A consequence of the lack of direct contact is that people feel far more free to say what they wish, and are normally therefore more honest. Of course, this is often abused and people are also more belligerent than they would be in the RL, but like every culture, its ups are counter-balanced by its downs. This concept of speaking your mind without fear of physical reprisal means that Net people have developed other ways of dealing with somebody who says something that really is ‘out of order’. The art of the written insult (The Flame) has been raised to Old Master levels, and old-timers take it upon themselves to compose the most insulting, yet still witty and intelligent, rebukes when needs arise. Although there is no Net Police’, the more experienced Netters are often found being judge, jury and executioner when a person fresh on the Net (a Newbie) makes a mistake. The punishment is often a Flame, but for a serious crime, a Spamming may ensue – thousands upon thousands of pointless, and often very large messages sent to the newbie’s address, often causing temporary damage to his computer system and thus pointing out the error of his ways. So, whilst there is freedom of speech (an idea greatly defended on the Net), there is also accountability for your opinions. See – even better than the Real Thing.
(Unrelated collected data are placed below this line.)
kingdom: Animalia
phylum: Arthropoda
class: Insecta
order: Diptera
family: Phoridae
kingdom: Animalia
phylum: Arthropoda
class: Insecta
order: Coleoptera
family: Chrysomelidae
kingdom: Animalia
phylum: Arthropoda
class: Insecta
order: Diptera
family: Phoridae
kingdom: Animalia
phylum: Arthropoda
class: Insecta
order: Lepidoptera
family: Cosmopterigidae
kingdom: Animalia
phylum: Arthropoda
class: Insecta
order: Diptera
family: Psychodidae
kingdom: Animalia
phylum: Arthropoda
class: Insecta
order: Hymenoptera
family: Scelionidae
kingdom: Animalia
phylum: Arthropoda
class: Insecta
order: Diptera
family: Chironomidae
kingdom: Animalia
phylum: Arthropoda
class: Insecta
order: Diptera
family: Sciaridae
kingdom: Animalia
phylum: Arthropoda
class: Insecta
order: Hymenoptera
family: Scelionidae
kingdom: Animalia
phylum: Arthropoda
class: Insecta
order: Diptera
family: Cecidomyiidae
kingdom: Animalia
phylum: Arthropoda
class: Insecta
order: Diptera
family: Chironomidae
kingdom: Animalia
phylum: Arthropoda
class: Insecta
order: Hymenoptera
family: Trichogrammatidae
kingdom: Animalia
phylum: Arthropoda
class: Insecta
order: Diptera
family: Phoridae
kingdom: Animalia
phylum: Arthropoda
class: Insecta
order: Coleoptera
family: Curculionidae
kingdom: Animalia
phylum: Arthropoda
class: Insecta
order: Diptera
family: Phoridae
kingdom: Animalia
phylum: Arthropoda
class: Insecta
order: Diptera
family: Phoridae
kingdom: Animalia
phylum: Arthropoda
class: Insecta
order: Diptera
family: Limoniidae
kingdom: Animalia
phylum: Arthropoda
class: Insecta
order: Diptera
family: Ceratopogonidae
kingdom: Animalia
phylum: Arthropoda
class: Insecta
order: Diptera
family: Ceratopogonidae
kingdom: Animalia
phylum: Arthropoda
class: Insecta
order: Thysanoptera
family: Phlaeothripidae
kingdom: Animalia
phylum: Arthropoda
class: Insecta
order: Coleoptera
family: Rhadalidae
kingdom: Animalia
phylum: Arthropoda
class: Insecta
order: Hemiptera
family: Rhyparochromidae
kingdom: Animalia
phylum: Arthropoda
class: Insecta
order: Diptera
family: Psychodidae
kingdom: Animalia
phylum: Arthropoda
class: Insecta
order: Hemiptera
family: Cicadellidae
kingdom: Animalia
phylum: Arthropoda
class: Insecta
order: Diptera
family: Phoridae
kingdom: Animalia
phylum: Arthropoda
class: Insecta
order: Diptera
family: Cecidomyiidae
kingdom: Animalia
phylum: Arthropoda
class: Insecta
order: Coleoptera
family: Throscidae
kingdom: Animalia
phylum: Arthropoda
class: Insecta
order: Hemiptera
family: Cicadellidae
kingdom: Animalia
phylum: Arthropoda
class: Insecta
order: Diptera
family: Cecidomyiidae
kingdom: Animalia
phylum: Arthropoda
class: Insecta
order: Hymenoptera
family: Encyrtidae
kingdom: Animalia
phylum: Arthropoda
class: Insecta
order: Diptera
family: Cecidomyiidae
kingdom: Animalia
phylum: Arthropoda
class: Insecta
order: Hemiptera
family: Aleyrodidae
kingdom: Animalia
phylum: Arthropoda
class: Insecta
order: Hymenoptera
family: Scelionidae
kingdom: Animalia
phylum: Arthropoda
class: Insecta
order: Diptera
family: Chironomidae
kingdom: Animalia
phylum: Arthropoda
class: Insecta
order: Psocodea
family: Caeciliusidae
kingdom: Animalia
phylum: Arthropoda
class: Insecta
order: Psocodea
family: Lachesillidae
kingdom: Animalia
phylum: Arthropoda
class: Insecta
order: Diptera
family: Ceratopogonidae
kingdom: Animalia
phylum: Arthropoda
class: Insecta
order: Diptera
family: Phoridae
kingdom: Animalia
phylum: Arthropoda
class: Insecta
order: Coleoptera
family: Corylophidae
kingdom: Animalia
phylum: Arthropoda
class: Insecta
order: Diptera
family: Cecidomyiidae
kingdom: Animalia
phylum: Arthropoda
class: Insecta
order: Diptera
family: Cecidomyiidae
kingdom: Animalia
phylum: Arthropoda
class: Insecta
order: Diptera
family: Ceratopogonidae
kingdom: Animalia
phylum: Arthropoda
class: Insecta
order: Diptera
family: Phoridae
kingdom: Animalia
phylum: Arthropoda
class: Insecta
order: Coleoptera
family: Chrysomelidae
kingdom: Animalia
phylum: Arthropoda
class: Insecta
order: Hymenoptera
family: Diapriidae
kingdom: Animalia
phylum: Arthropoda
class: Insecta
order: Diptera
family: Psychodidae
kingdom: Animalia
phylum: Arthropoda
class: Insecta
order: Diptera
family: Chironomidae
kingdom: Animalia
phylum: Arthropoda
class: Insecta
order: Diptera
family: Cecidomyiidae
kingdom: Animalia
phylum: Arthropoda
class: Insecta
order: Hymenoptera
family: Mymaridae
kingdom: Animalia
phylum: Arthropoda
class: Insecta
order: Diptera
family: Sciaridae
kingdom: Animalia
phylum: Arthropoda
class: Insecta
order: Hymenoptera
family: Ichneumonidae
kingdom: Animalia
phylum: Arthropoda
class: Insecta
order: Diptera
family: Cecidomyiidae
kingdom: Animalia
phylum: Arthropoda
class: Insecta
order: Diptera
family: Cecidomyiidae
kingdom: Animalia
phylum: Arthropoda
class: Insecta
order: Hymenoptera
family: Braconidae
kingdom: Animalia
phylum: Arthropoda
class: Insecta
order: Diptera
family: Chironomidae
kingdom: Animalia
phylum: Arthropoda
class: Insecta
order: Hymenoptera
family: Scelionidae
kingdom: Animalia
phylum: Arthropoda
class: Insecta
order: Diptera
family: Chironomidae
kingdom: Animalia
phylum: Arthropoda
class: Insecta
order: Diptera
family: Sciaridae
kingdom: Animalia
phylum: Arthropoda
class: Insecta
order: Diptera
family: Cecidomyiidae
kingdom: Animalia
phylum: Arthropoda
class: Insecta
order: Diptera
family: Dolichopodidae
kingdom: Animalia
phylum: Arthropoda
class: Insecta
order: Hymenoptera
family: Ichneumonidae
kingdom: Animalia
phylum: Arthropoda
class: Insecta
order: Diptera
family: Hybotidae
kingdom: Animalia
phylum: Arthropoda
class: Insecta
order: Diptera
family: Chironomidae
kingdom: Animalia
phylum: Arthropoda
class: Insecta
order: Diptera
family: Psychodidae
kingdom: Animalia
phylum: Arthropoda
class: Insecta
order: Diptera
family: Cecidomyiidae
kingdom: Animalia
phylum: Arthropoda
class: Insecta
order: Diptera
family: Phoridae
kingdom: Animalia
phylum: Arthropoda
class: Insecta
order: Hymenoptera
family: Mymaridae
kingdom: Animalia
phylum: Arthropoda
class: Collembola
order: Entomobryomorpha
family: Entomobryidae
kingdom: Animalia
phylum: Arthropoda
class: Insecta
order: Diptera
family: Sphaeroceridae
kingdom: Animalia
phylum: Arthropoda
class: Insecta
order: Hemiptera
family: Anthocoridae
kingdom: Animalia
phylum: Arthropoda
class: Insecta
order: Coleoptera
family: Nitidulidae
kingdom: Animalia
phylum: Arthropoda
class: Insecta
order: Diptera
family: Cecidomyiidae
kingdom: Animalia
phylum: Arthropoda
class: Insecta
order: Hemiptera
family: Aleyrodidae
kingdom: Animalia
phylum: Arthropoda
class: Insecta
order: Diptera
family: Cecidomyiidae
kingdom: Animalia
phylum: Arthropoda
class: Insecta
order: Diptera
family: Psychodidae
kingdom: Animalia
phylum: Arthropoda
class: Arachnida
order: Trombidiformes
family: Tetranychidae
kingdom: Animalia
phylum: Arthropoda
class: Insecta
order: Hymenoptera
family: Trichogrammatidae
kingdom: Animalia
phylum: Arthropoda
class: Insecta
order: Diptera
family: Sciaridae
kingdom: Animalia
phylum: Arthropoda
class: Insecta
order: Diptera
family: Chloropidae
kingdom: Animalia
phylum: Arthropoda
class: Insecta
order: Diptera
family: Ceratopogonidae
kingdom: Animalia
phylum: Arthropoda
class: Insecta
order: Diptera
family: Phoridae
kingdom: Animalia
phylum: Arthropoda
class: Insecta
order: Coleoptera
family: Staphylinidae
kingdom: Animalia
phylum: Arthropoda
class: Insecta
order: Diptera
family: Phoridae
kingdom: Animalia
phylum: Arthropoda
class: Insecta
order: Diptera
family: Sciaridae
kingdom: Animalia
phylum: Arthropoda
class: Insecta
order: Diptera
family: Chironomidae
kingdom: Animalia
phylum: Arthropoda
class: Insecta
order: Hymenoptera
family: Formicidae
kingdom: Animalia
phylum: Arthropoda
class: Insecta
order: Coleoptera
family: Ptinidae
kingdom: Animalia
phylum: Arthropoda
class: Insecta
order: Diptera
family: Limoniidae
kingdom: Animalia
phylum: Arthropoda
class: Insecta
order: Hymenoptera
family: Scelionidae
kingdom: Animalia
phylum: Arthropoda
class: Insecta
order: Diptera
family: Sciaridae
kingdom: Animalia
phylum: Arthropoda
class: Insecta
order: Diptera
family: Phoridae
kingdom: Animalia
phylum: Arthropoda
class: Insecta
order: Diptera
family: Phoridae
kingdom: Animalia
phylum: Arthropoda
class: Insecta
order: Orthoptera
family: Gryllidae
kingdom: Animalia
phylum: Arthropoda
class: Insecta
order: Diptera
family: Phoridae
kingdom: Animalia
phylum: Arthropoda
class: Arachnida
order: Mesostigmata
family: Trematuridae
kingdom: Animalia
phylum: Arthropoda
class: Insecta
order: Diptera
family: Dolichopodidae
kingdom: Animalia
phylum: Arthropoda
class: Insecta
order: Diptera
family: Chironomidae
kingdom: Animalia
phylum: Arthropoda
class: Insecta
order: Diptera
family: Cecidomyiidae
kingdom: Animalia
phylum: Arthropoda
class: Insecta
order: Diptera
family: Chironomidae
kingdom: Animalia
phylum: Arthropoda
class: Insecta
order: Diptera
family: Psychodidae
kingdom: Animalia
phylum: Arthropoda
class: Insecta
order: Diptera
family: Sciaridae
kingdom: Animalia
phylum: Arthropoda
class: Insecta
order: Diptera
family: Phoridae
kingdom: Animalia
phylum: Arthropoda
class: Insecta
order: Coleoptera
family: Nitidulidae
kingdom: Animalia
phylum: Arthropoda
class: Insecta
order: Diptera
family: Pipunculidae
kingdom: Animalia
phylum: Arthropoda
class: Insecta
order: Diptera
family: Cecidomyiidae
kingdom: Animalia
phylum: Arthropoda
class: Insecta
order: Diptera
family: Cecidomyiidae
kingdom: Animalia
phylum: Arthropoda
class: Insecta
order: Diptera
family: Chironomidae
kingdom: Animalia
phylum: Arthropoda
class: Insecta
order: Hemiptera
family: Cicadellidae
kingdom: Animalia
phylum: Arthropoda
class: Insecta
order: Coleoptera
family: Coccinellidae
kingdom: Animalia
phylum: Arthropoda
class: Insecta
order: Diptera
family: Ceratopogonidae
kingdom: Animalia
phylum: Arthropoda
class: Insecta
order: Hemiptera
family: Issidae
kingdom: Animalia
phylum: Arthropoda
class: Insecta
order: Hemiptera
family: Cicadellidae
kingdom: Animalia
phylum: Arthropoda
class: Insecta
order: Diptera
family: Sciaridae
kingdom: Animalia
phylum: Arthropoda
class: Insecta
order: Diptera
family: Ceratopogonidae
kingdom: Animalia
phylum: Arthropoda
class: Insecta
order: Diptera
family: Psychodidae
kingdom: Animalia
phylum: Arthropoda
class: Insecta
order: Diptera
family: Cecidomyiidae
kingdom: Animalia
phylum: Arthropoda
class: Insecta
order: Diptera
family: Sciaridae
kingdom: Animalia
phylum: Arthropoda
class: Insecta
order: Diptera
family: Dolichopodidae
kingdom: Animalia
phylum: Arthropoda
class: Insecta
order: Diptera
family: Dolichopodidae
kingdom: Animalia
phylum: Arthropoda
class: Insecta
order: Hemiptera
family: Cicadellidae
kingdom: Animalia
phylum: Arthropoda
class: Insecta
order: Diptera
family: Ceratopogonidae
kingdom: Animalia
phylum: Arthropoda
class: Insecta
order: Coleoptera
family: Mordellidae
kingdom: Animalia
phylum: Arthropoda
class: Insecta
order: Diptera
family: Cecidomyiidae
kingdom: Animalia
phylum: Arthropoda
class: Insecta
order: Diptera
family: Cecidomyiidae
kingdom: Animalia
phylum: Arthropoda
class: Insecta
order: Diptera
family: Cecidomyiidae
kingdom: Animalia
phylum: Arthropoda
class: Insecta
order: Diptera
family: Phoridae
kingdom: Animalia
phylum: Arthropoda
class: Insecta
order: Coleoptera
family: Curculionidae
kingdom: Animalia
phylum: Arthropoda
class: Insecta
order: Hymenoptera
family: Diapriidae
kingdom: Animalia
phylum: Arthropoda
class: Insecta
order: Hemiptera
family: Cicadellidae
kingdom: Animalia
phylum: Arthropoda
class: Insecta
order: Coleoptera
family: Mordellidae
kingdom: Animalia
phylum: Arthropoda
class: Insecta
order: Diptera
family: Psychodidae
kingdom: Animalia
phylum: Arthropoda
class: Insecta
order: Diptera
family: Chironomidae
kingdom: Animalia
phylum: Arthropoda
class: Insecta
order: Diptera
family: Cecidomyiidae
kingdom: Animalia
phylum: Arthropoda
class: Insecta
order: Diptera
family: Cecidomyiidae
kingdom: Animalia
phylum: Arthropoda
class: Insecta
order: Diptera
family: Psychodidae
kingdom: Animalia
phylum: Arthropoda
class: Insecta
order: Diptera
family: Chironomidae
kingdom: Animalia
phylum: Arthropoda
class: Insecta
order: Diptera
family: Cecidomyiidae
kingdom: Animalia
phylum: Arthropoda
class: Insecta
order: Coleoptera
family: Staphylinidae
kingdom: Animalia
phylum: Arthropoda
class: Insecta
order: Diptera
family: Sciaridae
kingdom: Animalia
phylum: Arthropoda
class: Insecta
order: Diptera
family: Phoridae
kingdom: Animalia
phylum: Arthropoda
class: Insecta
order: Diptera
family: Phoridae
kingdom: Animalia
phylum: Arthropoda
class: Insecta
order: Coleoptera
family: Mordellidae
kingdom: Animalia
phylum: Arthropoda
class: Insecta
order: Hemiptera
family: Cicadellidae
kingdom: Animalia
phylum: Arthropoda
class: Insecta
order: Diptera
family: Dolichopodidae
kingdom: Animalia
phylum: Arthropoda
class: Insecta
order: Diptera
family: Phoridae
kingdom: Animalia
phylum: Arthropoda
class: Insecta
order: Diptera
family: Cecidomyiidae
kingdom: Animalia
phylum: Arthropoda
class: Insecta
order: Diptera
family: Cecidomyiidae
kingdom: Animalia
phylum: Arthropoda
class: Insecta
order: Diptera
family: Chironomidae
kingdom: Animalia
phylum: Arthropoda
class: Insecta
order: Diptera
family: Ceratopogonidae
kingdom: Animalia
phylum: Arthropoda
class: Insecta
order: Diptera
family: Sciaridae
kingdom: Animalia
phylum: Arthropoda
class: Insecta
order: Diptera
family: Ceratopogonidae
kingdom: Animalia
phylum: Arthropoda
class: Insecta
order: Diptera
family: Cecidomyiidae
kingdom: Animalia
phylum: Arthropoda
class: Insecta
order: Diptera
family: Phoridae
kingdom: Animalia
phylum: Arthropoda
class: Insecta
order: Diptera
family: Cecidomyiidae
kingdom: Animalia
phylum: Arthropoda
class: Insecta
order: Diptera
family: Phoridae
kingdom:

Once again, because you cannot see the person you are talking to, it’s very possible that they are not at all who they claim to be. This happens most often in Multi-User Dungeons (a.k.a MUDs), where people join an alternative reality for a time and play out an adventure scenario; or, more often, just stand around and chat. It is not uncommon to be talking to someone who claims to be female when the fingers on the keyboard across the world belong to a male (though it is less common the other way around – the lack of women is notable throughout the Superhighway). And because the description you receive of a person comes directly from them, it is again not unusual to end up talking to a whole gamut of tall, blonde, well-muscled Adonis characters when none are more than five foot eight and only two are out of puberty! The Highway allows people to enact their dreams, to be who they want to be, or at least not to look stupid trying. As the culture would have me say – Unreal!

Net denizens build up their own hierarchy of class, normally equivalent to length of time on the Highway – although there are other factors considered; intelligence of messages, or otherwise; quantity of posting; or the outlandishness of ideas proffered. The opportunity to become, as Warhol said, ‘Famous for fifteen minutes’ is offered freely upon the Net. With people increasingly becoming their own publishers, either through the medium of the Electronic Mail, or through Bulletin Board Discussions, or even by creating their own magazines in electronic format (E’Zines), people all over the world are finding audiences who would never otherwise have seen them, and all for little more than the price of a ‘phone call’. That concept alone imbues the internet, and ultimately the entire Information Super-Highway with a kind of mystique, an allure that is almost too potent for the exhibitionists within our society. There are already famous figures on the Internet – a list of them is compiled and distributed regularly. More importantly, perhaps, the concept of reflected glory is already rife. One such luminary, James ‘El Kibo’ Parry, has created a concept called the Kibo Number that is an indicator of your distance from him, not in terms of mileage, but in terms of e-mail stature. Any civilised culture has a Mad Hatter, a Queen of Hearts and all spectra of in-between. Real life.

Just pointers perhaps, but these cultural milestones are all recognised on the road to civilisation and have all already been surpassed on the Superhighway. The Net is the world’s only functioning political anarchy but it could soon become a major tool for democracy. By allowing anyone, anywhere access to the information and opinions of anyone else, anywhere else, a morsel is being given to mankind with one instruction: ‘Eat Me’, so that we may grow.